Baru-baru ini kita dihebohkan dengan berita bahwa Amien Rais menerima uang Rp. 600 juta rupiah. Amien Rais disebut dalam persidangan terhadap terdakwa mantan Menteri Kesehatan, Siti Fadilah Supari, di Pengadilan Tipikor Jakarta, Rabu (31/5/2017).
Menurut Jaksa, Amien Rais menerima enam kali pemberian uang yang jumlah totalnya sebesar Rp 600 juta. Uang tersebut berasal dari keuntungan perusahaan swasta yang ditunjuk langsung oleh Siti Fadilah untuk menangani proyek pengadaan alat kesehatan di Kementerian Kesehatan.

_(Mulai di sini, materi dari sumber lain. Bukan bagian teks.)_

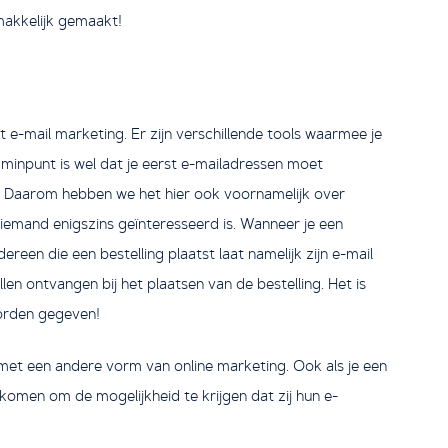
makkelijk gemaakt!
 e-mail marketing. Er zijn verschillende tools waarmee je
minpunt is wel dat je eerst e-mailadressen moet
. Daarom hebben we het hier ook voornamelijk over
iemand enigszins geïnteresseerd is. Wanneer je een
reen die een bestelling plaatst laat namelijk zijn e-mail
en ontvangen bij het plaatsen van de bestelling. Het is
worden gegeven!
met een andere vorm van online marketing. Ook als je een
komen om de mogelijkheid te krijgen dat zij hun e-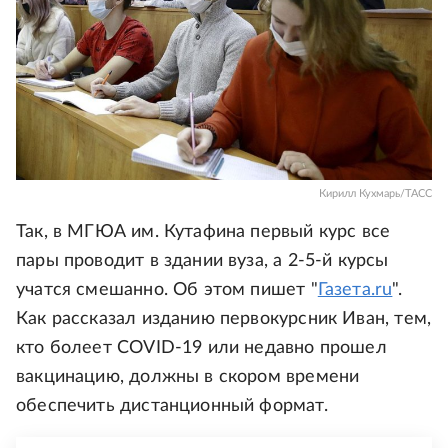
Кирилл Кухмарь/ТАСС
Так, в МГЮА им. Кутафина первый курс все
пары проводит в здании вуза, а 2-5-й курсы
учатся смешанно. Об этом пишет "
Газета.ru
".
Как рассказал изданию первокурсник Иван, тем,
кто болеет COVID-19 или недавно прошел
вакцинацию, должны в скором времени
обеспечить дистанционный формат.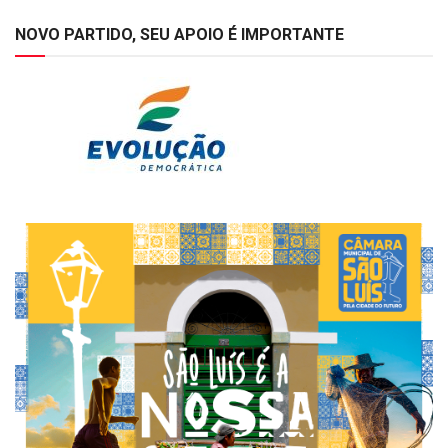
NOVO PARTIDO, SEU APOIO É IMPORTANTE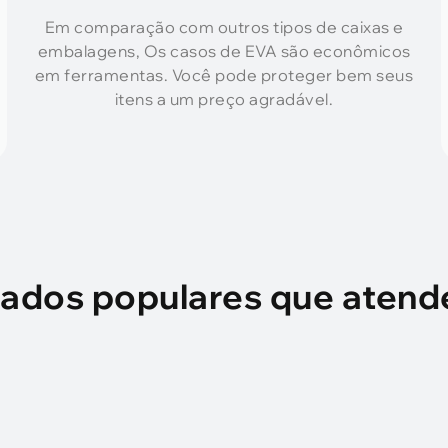
Em comparação com outros tipos de caixas e
embalagens, Os casos de EVA são econômicos
em ferramentas. Você pode proteger bem seus
itens a um preço agradável.
ados populares que aten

Menurut jaksa KPK, Menteri Kesehatan Siti Fadilah bersedia membantu PT Indofarma karena perusahaan tersebut bekerja sama dengan Nuki Syahrun selaku Ketua Sutrisno Bachir Foundation. Nuki Syahrun adalah adik ipar dari Soetrisno Bachir.

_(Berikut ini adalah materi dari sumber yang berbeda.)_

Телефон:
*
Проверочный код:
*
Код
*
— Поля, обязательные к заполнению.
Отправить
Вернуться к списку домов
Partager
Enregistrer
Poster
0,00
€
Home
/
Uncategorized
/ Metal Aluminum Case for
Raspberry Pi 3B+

Pada bulan Januari sampai juni 2007 ketika uang itu ditransfer kerekening Amien Rais, Soetrisno Bachir sementara menjabat sebagai Ketua Umum DPP PAN. Sedangkan Amien Rais menjabat sebagai Ketua Majelis Pertimbangan Partai.
Amien Rais berdalih, bahwa uang yang diterimanya dari Soetrisno itu dipakai untuk kegiatan yayasan sosial miliknya.Tentu saja dalih yang dikemukakan Amien Rais ini sangat naif.

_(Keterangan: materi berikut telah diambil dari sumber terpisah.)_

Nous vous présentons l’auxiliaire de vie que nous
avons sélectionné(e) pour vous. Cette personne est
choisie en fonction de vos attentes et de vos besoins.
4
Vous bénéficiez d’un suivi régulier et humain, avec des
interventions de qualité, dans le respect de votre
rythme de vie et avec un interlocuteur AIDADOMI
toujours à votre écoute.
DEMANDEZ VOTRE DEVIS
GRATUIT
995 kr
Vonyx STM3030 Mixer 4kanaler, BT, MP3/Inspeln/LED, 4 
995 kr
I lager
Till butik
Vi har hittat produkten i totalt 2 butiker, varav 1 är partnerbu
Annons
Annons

Bagaimana mungkin seorang profesor yang terkenal sangat kritis, dan sangat alergi dengan yang namanya korupsi itu, tidak kritis menerima uang ratusan juta dari ketua partainya sendiri?.
Mari kita bandingkan dengan hadiah sebuah gitar bass dari basis Roberto Trujilo kepada Jokowi. Gitar bass itu bukan diambil dari uang negara,dan diberikan oleh seorang seniman yang tidak ada kaitannya dengan politik di Indonesia. Tapi dalam pandangan KPK hadiah gitar itu adalah bentuk Gratifikasi. Jokowi tidak boleh membawa pulang gitar itu kerumahnya.
Kasus yang melilit Amien Rais bukan dalam bentuk barang, melainkan uang ratusan juta rupiah. Dana ratusan juta itu berasal dari proyek alat kesehatan yang menggunakan uang negara. Lagi pula penyelewengan alat kesehatan resikonya mengancam nyawa banyak orang.
Tentu saja adalah kewajiban KPK untuk mengusut sampai tuntas kasus itu. Tegasnya begini. Hadiah gitar saja diusut KPK apalagi dana ratusan juta rupiah yang berasal dari kas negara.
Lalu mengapa sekarang ada upaya untuk menggolkan hak angket DPR terhadap KPK. Hanya karena mereka menyebut nama Amien Rais mantan Ketua MPR dan tokoh anti KKN.
Masih segar dalam ingatan, ketika Amien Rais  memberi sambutan pada peluncuran buku "Usut Tuntas Dugaan Korupsi Ahok', karya Marwan Batubara.  Amien Rais  menegaskan bahwa  penegak hukum, khususnya KPK, berlaku adil, jangan lagi ada maling kecil dihukum ringan dan maling besar dilepaskan.Â
Kalau Amien Rais merasa benar, dia dan partainya tidak boleh menghalangi kerja KPK. Bukankah orang benar itu  tidak takut mempertahankan kebenarannya, walaupun dia dipenjara?.